■ Activity:
Show every line of the material that contains the word "pages", treating uppercase and lowercase as different.

■ Data excerpts:
------------------------------------

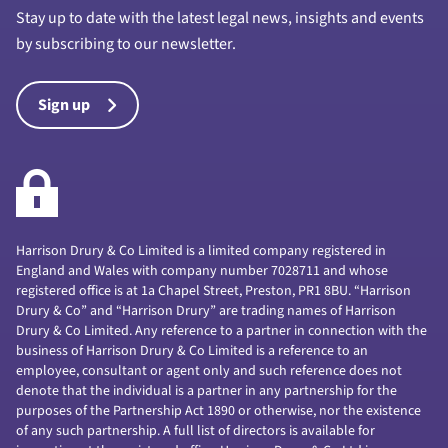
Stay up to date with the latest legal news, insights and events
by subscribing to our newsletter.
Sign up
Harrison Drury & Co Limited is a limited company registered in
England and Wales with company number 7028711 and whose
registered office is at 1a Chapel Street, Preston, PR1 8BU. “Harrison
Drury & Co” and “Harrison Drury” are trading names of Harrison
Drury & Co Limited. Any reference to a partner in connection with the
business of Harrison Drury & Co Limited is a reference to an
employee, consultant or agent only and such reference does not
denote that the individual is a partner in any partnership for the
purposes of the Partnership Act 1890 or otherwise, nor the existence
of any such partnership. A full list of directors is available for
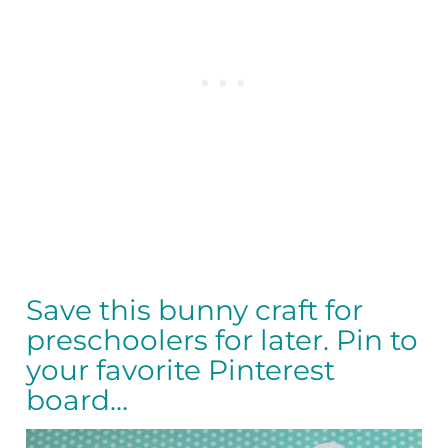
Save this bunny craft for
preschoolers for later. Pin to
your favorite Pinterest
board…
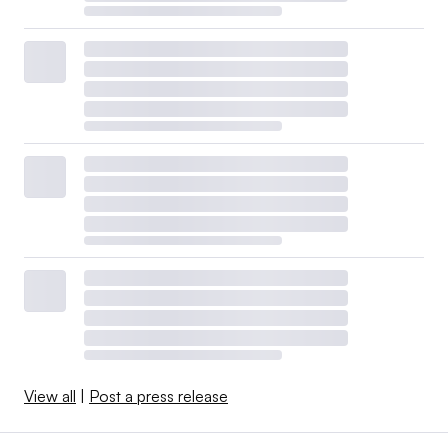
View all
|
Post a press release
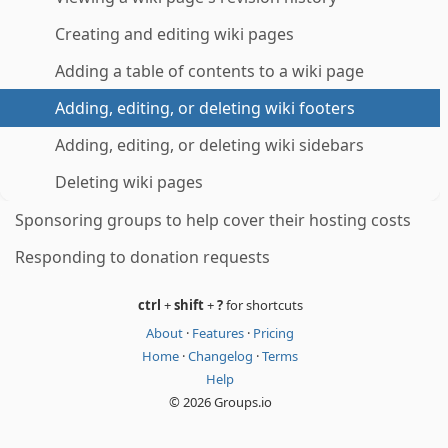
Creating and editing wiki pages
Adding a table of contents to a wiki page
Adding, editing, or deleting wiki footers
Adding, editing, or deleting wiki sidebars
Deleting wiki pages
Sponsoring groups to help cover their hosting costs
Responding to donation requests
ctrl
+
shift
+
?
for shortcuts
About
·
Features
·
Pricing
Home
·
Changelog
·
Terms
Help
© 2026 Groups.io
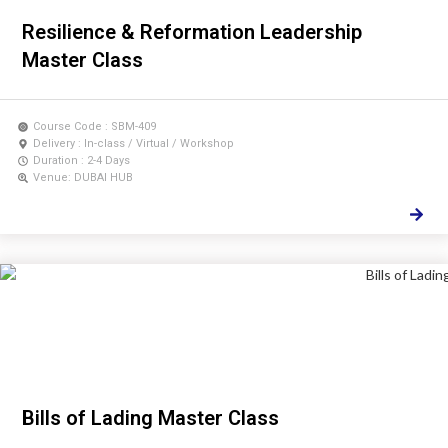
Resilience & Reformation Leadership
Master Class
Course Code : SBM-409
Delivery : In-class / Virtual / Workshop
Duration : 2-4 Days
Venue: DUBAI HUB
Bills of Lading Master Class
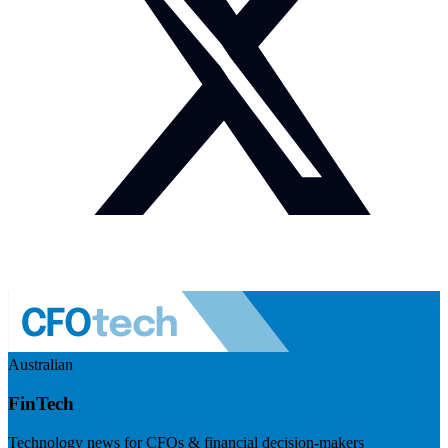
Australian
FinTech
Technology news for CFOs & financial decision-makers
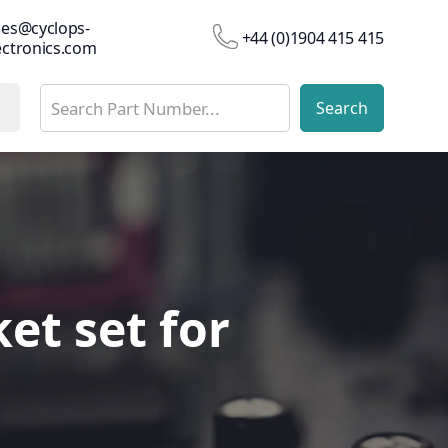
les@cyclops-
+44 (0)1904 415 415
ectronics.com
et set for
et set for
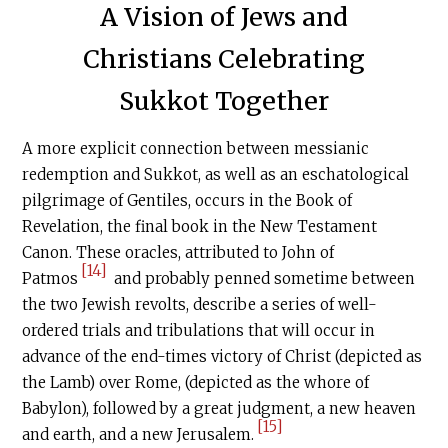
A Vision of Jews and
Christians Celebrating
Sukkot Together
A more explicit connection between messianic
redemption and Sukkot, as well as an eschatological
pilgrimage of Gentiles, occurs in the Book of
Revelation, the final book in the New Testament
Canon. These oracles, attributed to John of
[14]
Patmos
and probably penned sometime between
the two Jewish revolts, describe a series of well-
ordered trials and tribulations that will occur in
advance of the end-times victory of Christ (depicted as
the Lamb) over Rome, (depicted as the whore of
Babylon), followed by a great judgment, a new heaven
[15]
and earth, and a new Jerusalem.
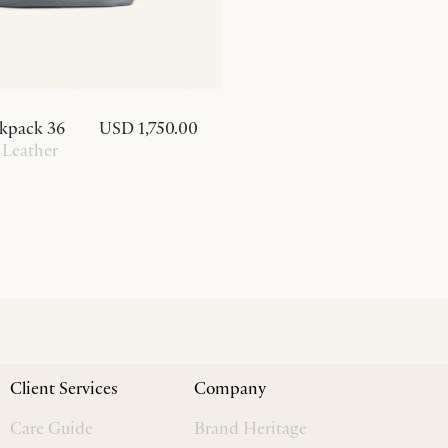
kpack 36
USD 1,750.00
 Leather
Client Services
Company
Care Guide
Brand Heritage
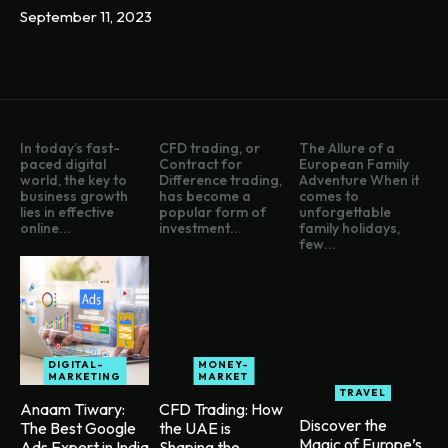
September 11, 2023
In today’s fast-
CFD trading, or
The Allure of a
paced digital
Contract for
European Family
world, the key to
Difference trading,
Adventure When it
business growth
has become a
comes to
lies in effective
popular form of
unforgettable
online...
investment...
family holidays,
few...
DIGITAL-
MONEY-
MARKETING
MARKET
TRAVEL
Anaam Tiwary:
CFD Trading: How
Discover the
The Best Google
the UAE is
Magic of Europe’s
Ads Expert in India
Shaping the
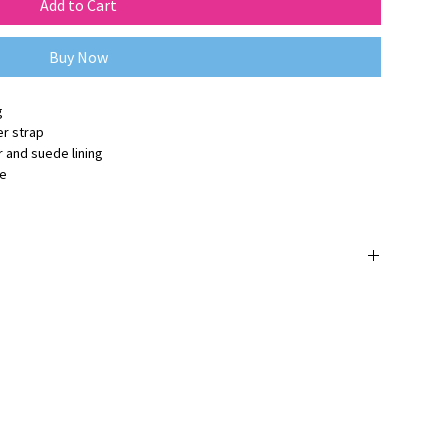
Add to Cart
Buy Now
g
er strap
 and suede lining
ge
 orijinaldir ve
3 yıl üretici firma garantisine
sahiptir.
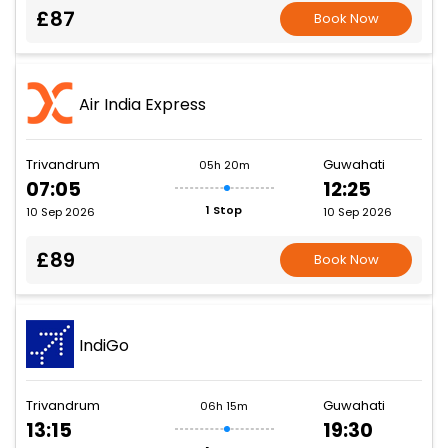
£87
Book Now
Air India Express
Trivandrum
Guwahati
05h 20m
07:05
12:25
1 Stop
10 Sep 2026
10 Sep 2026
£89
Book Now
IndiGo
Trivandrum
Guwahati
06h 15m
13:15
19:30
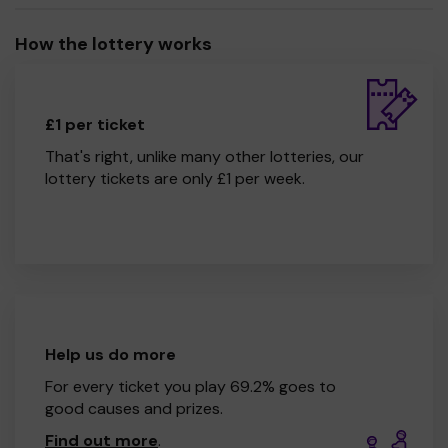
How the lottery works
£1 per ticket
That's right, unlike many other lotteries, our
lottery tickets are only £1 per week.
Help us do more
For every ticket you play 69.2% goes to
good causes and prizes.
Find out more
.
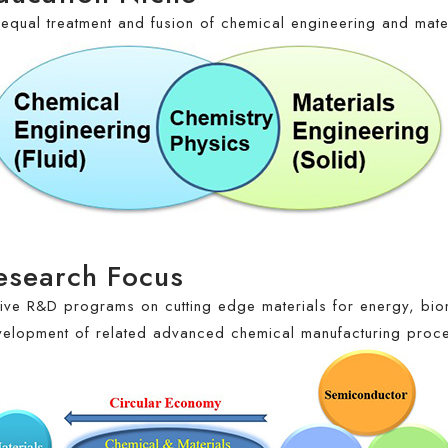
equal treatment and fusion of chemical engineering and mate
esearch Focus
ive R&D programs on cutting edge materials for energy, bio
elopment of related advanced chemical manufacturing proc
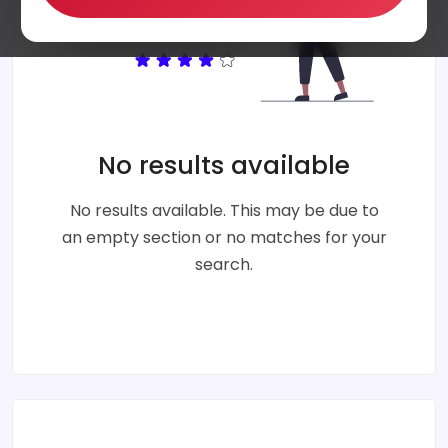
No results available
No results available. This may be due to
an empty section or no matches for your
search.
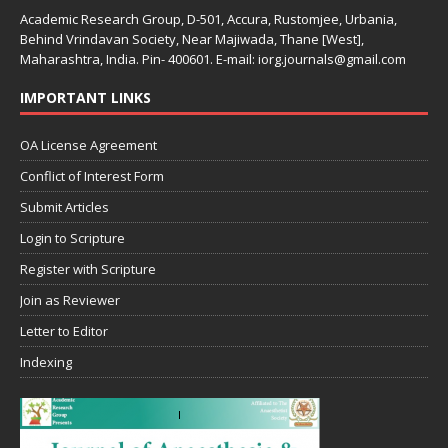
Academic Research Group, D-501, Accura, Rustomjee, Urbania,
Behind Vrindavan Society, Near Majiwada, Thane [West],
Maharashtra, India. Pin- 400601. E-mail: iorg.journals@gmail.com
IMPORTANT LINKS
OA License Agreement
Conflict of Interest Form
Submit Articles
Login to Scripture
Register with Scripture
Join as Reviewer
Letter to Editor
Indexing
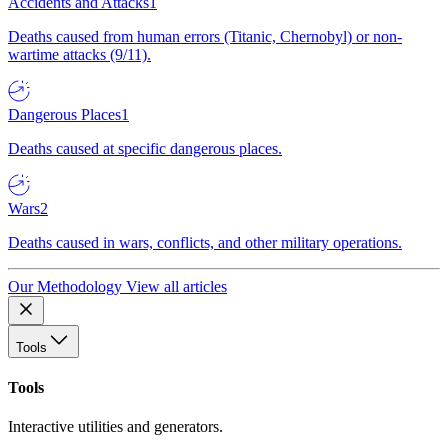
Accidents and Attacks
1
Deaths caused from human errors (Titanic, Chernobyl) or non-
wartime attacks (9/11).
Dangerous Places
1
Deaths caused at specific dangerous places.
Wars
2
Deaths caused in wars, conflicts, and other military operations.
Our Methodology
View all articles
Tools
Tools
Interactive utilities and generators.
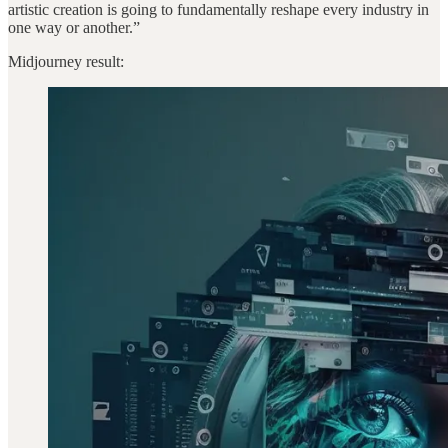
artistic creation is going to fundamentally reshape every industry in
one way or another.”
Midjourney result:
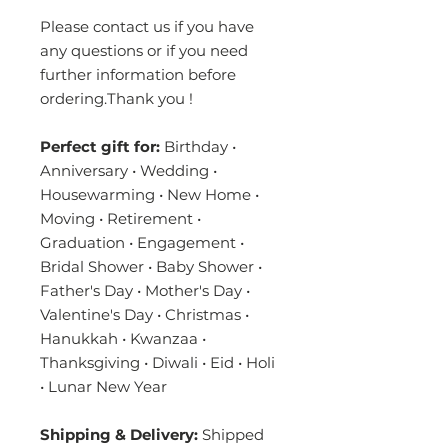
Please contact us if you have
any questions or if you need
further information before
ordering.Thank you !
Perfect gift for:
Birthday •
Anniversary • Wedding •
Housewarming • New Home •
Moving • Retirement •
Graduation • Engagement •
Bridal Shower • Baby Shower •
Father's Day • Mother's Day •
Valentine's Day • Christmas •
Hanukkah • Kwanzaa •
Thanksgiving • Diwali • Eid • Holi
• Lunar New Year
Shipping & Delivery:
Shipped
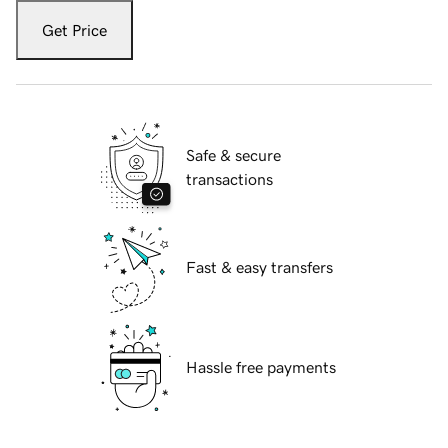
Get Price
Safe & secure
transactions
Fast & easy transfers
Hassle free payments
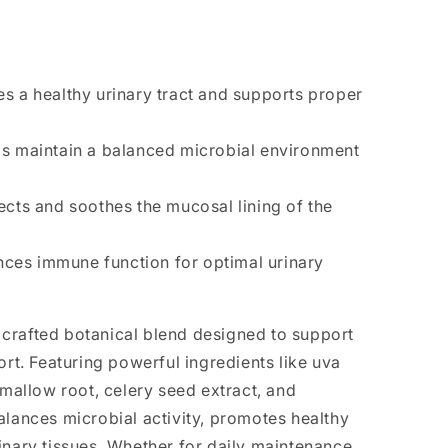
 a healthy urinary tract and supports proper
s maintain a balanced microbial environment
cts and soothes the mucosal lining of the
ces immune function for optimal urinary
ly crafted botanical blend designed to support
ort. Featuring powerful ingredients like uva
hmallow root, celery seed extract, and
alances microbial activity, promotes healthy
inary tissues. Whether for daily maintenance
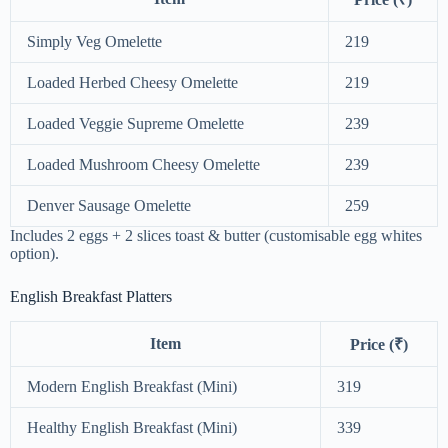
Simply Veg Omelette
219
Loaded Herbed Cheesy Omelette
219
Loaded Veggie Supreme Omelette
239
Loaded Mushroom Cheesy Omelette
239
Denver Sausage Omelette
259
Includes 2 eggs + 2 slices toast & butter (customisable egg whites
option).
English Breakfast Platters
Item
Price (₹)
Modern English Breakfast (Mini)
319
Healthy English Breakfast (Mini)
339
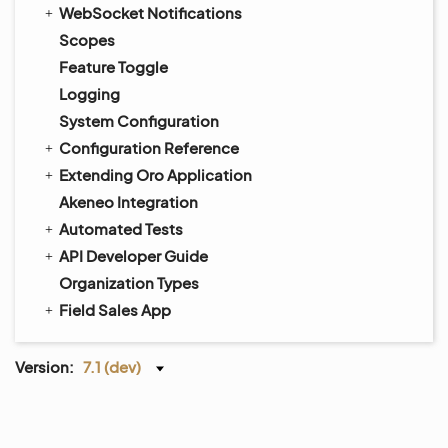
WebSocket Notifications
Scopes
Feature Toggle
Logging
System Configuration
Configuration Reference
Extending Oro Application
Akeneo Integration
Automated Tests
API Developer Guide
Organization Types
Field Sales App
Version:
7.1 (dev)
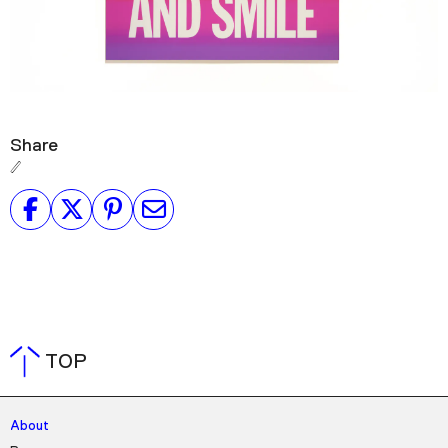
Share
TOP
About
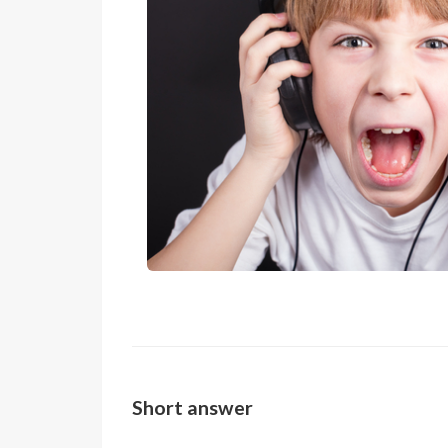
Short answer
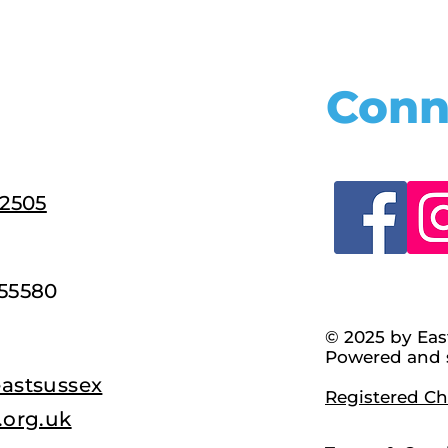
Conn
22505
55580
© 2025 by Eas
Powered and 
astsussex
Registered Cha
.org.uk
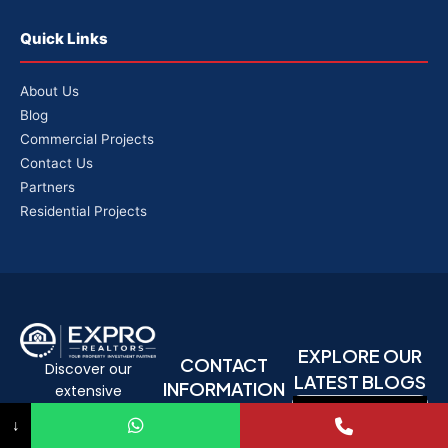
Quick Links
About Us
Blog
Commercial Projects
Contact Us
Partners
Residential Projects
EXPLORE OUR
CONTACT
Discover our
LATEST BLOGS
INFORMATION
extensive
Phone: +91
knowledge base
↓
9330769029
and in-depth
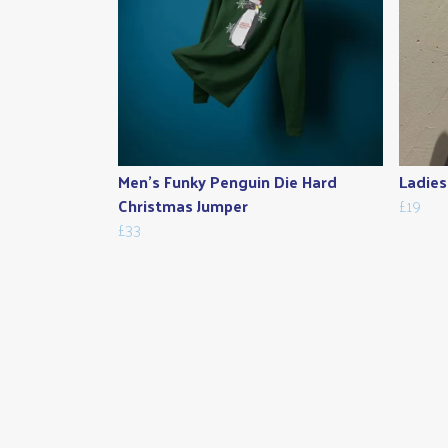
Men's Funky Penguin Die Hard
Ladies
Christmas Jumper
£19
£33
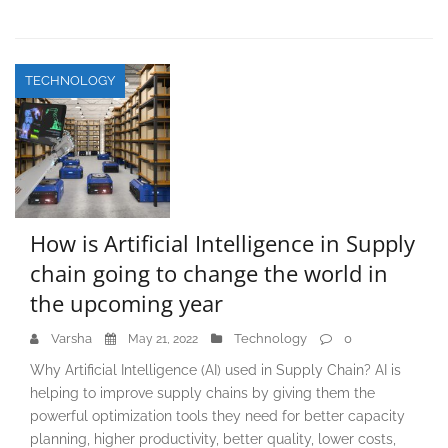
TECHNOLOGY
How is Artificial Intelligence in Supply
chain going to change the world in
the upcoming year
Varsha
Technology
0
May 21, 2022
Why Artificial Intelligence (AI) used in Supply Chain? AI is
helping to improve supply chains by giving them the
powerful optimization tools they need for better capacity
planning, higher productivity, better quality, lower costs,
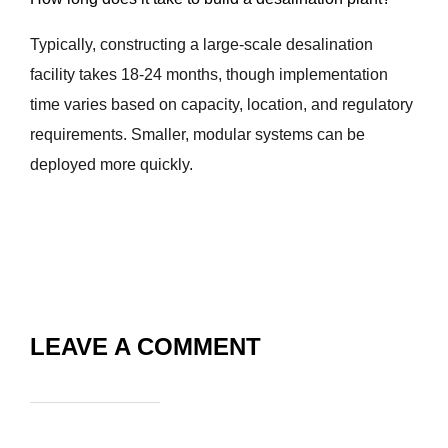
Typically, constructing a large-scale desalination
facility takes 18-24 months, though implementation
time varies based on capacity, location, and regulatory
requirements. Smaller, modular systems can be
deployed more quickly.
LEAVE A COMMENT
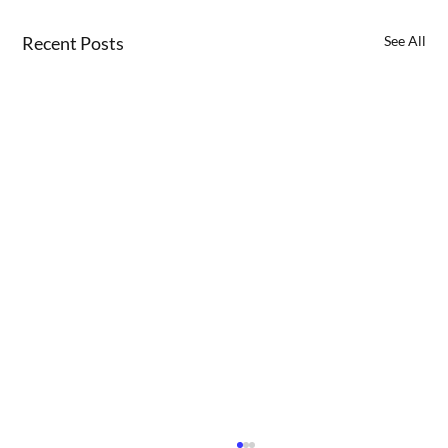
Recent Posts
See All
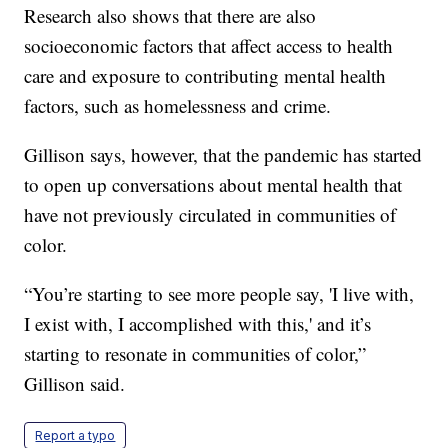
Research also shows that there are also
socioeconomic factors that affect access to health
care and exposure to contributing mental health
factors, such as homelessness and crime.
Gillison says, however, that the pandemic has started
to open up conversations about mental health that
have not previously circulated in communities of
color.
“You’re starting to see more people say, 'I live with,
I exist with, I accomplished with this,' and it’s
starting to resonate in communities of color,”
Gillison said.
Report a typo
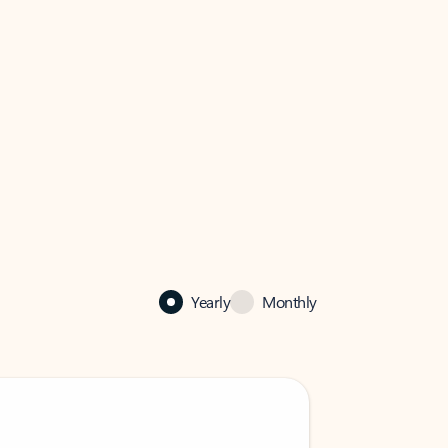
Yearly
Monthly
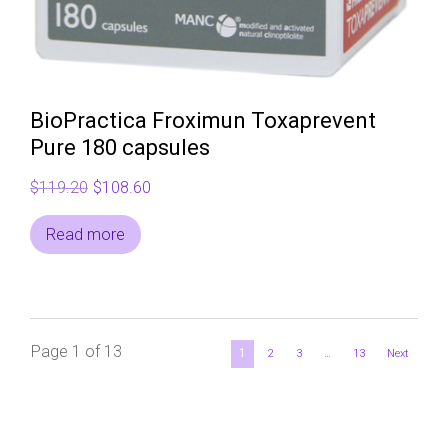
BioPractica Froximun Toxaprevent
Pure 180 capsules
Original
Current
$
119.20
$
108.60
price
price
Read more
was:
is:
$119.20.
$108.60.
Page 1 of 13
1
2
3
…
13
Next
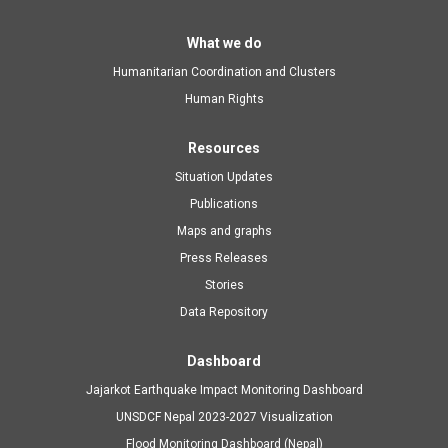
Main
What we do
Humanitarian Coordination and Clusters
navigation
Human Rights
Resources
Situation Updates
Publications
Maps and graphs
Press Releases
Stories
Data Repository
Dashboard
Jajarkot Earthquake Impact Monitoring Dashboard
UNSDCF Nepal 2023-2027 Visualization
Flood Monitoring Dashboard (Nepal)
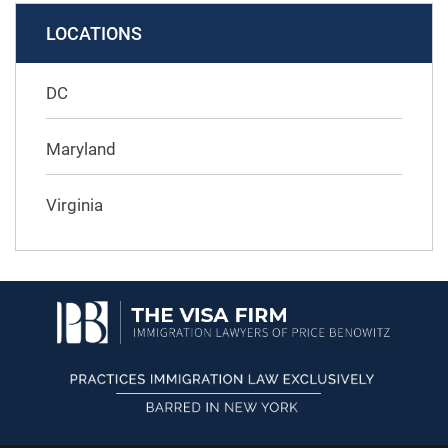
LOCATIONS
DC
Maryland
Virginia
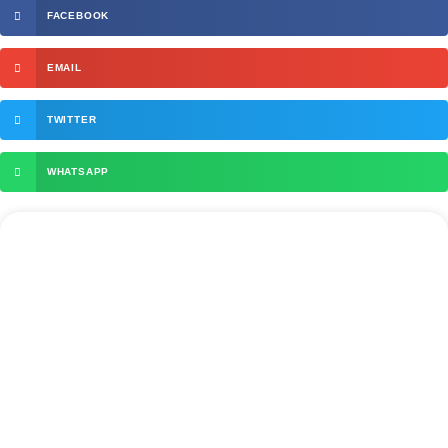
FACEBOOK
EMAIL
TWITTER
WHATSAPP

------------------------------------

■ Answer space:
Creating and editing wiki pages
Deleting wiki pages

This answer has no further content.